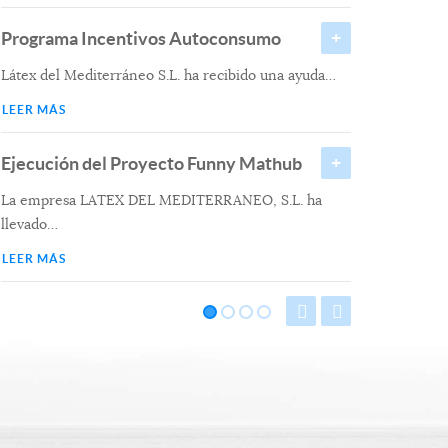
Programa Incentivos Autoconsumo
Látex del Mediterráneo S.L. ha recibido una ayuda
…
LEER MÁS
Ejecución del Proyecto Funny Mathub
La empresa LATEX DEL MEDITERRANEO, S.L. ha
llevado
…
LEER MÁS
════════
● **EXERCISE**
Write the listing again exactly, duplicating every line and skipping the pictures.

● **ANSWER BOX**
Programa Incentivos Autoconsumo
Látex del Mediterráneo S.L. ha recibido una ayuda
…
LEER MÁS
Ejecución del Proyecto Funny Mathub
La empresa LATEX DEL MEDITERRANEO, S.L. ha
llevado
…
LEER MÁS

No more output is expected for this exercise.